▸ YOUR TASK
Wherever a picture appears in the data below, omit it, and restate everything else word for word.

▸ INFORMATION SHOWN
------------------------------------------------------------
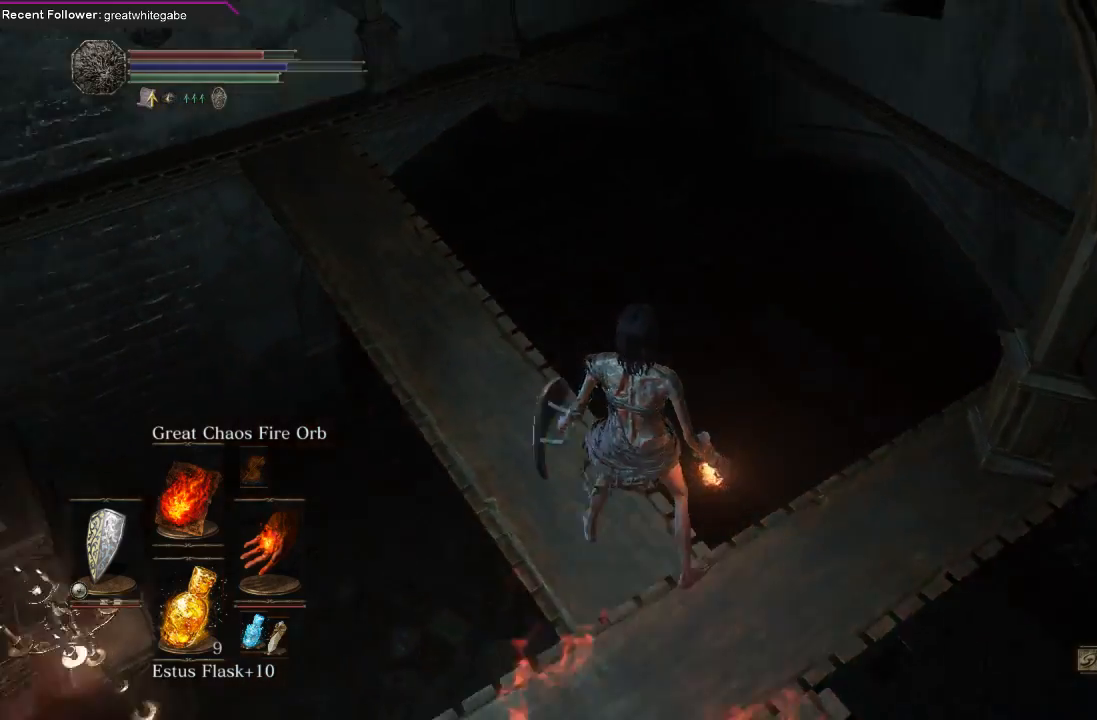
{"buttons": [], "left_stick": "center", "right_stick": "up-left", "events": [[133, "right_stick", "up-left"]]}
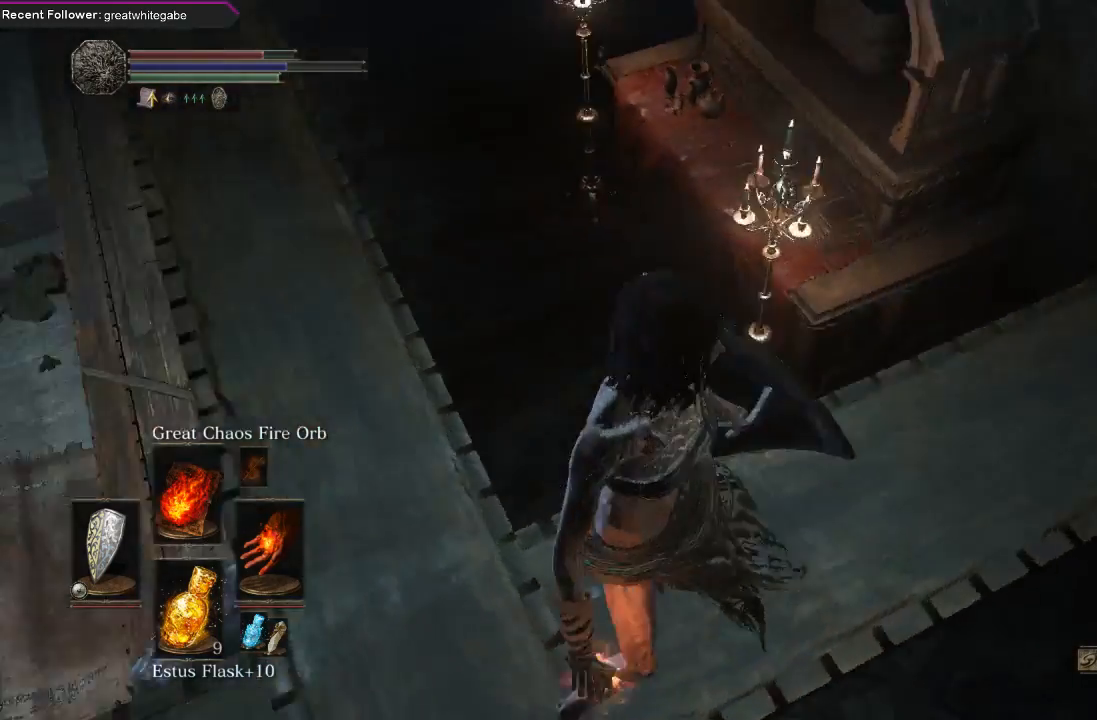
{"buttons": [], "left_stick": "up-left", "right_stick": "center", "events": [[333, "right_stick", "center"], [400, "left_stick", "up-left"]]}
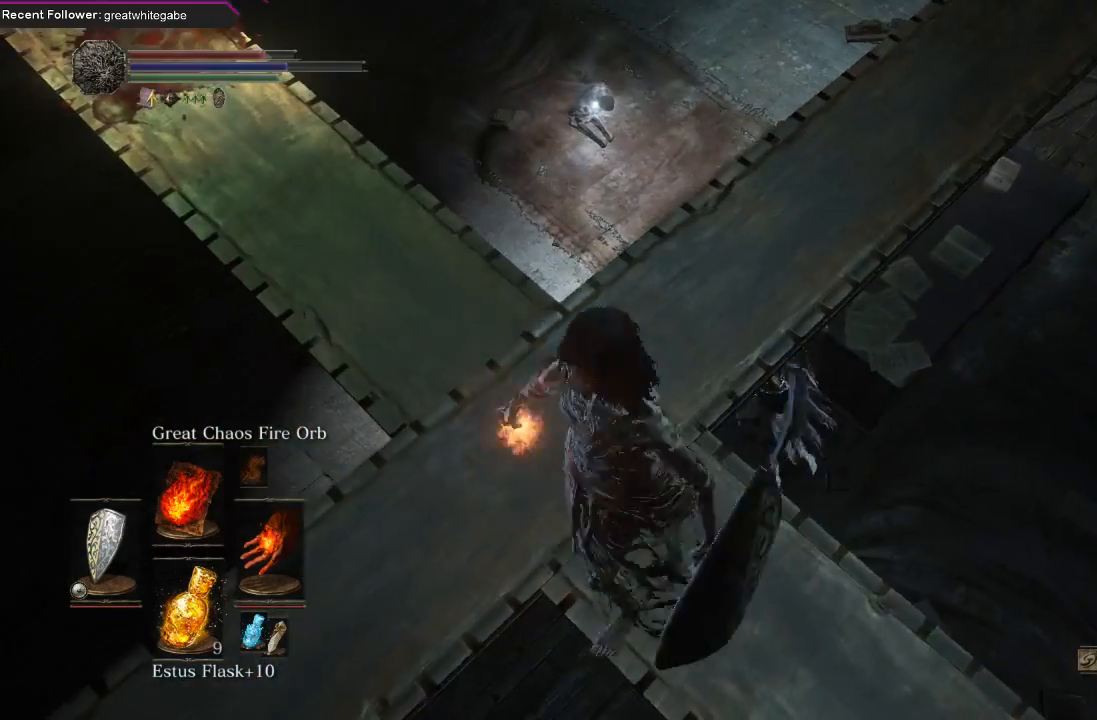
{"buttons": [], "left_stick": "up-left", "right_stick": "center", "events": [[200, "left_stick", "center"], [400, "left_stick", "up-left"]]}
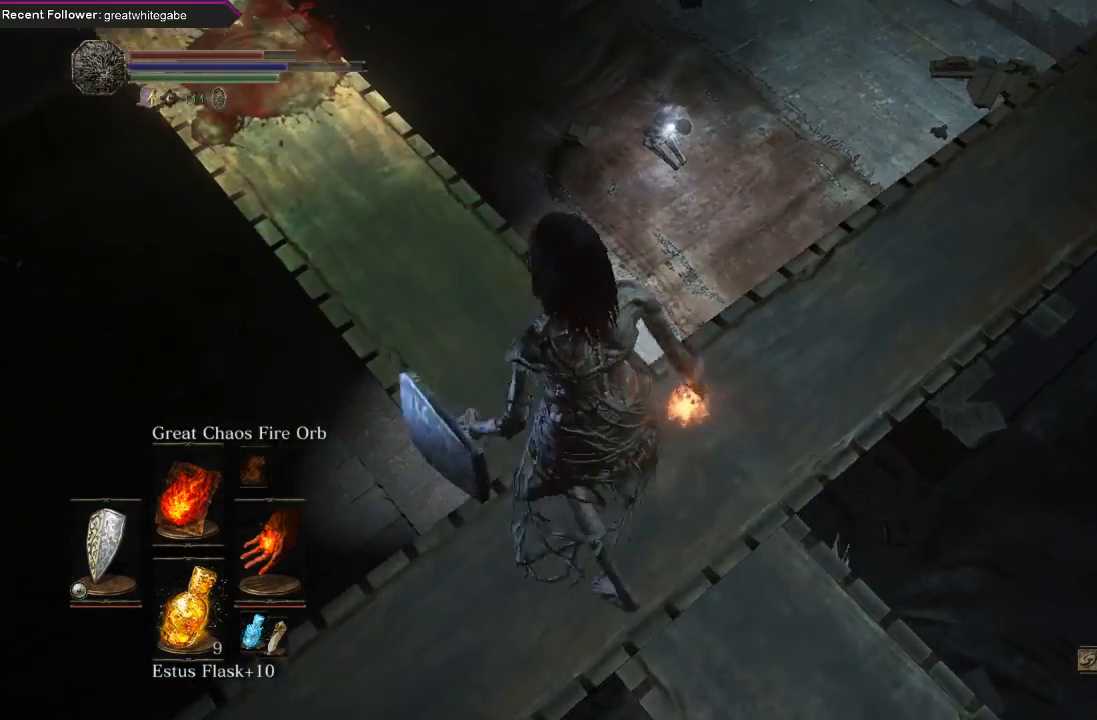
{"buttons": [], "left_stick": "up-left", "right_stick": "right", "events": [[33, "right_stick", "right"], [200, "left_stick", "center"], [233, "right_stick", "center"], [300, "right_stick", "right"], [367, "left_stick", "up-left"]]}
------------------------------------------------------------
▸ REPLY
{"buttons": [], "left_stick": "center", "right_stick": "up-left", "events": [[133, "right_stick", "up-left"]]}
{"buttons": [], "left_stick": "up-left", "right_stick": "center", "events": [[333, "right_stick", "center"], [400, "left_stick", "up-left"]]}
{"buttons": [], "left_stick": "up-left", "right_stick": "center", "events": [[200, "left_stick", "center"], [400, "left_stick", "up-left"]]}
{"buttons": [], "left_stick": "up-left", "right_stick": "right", "events": [[33, "right_stick", "right"], [200, "left_stick", "center"], [233, "right_stick", "center"], [300, "right_stick", "right"], [367, "left_stick", "up-left"]]}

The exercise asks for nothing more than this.